2. Ascertaining the differences between the prior art and the claims at issue.
3. Resolving the level of ordinary skill in the pertinent art.
4. Considering objective evidence present in the application indicating obviousness or nonobviousness.
This application currently names joint inventors. In considering patentability of the claims the examiner presumes that the subject matter of the various claims was commonly owned as of the effective filing date of the claimed invention(s) absent any evidence to the contrary. Applicant is advised of the obligation under 37 CFR 1.56 to point out the inventor and effective filing dates of each claim that was not commonly owned as of the effective filing date of the later invention in order for the examiner to consider the applicability of 35 U.S.C. 102(b)(2)(C) for any potential 35 U.S.C. 102(a)(2) prior art against the later invention.

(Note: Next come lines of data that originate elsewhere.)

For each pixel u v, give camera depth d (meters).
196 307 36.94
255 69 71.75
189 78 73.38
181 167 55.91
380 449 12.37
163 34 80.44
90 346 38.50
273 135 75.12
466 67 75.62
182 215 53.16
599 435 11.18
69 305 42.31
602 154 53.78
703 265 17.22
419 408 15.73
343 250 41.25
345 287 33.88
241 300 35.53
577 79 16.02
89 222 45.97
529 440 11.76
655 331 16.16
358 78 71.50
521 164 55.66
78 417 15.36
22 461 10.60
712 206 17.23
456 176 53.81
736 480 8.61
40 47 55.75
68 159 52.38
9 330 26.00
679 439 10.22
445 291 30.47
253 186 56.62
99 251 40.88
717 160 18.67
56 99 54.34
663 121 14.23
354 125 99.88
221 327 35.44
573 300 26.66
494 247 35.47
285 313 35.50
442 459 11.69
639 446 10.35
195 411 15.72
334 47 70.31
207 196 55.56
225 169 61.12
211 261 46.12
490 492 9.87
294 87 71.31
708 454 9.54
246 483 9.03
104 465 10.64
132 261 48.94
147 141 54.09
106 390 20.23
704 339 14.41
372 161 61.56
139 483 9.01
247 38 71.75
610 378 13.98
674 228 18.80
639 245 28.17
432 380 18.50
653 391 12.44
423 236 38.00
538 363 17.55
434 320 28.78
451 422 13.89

Claim(s) 1-4 and 6-10 is/are rejected under 35 U.S.C. 103 as being unpatentable over Strauss (Strauss, F., Lin, J., Janek, J. et al. Influence of synthesis parameters on crystallization behavior and ionic conductivity of the Li4PS4I solid electrolyte. Sci Rep 11, 14073 (2021), https://doi.org/10.1038/s41598-021-93539-4), and in further view of Hoshi (WO-2021085239-A1) (see US2022416292A1 for referencing) and Harada (US-20140193717-A1).
Regarding claim 1, Strauss provides a method of preparing a sulfide solid electrolyte (see e.g., Strauss; pgs. 6-7 regarding Materials/Methods, pg. 2 regarding Results including synthesis methods), comprising: calcining a solid electrolyte precursor (see e.g., Strauss; pgs. 2, 6, regarding annealing process) to prepare a crystalline solid electrolyte represented by Formula 1: Li4+xPS4I1+x (-0.1≤x≤0.1) (see e.g., Strauss; abstract, page 2, regarding Li4PS4I which corresponds with the claimed formula), wherein the particulate solid electrolyte has a lithium ion conductivity of 1.1 x 10-3 S cm-1 at room temperature which is 1.1 mS/cm (see e.g., Strauss; pgs. 4, 6), which falls within the claimed range of about 1.0 mS/cm to 1.68 mS/cm. “About” is interpreted according to the instant specifications as within 10% of the stated value, which is the broadest reasonable interpretation given that the instant specification suggests that "About" can be understood as within 10%, 9%, 8%, 7%, 6%, 5%, 4%, 3%, 2%, 1%, 0.5%, 0.1%, 0.05%, or 0.01% of the stated value.
Strauss provides pulverization processes before the annealing step (see e.g., Strauss; pgs. 2, 6-7, regarding ball milling and mortar and pestle processes). Strauss does not explicitly disclose pulverization after the annealing process. However, Hoshi discloses a method for preparing a sulfide solid electrolyte (see e.g., Hoshi; [0030]) which also includes a calcining process (see e.g., Hoshi; [0030], regarding calcining) followed by pulverizing the calcined solid electrolyte (see e.g., Hoshi; [0031]). In the pulverization step following the calcination step, Hoshi discloses that it is necessary to achieve a desired particle size (see e.g., Hoshi; [0031]), and that the pulverization may be formed by a dry method such as using a ball mill or a bead mill (see e.g., Hoshi; [0032]). Hoshi is further analogous art because Hoshi discloses that the solid electrolyte particle is of formula Lia PSb Xc wherein X is at least one elemental halogen (see e.g., Hoshi; [0007], [0019]), which overlaps with the solid electrolyte particle formula as claimed and with the particle formula as disclosed by Strauss. Furthermore, Strauss already provides that the formed Li4PS4I particle XRD patterns is similar to that of the XRD patterns provided in the instant specifications and claimed in claim 10, and these XRD patterns are similar to the XRD patterns as disclosed by Hoshi (see e.g., Hoshi; [0010]). Therefore, it would have been obvious for one of ordinary skill in the art before the effective filing date of the claimed invention to have modified the pulverization and calcining processes as disclosed by Strauss to provide the pulverization process to the crystalline solid electrolyte after the calcination process. One of ordinary skill in the art would have been motivated to make this modification in order to achieve the desired particle size (see e.g., Hoshi; [0031]).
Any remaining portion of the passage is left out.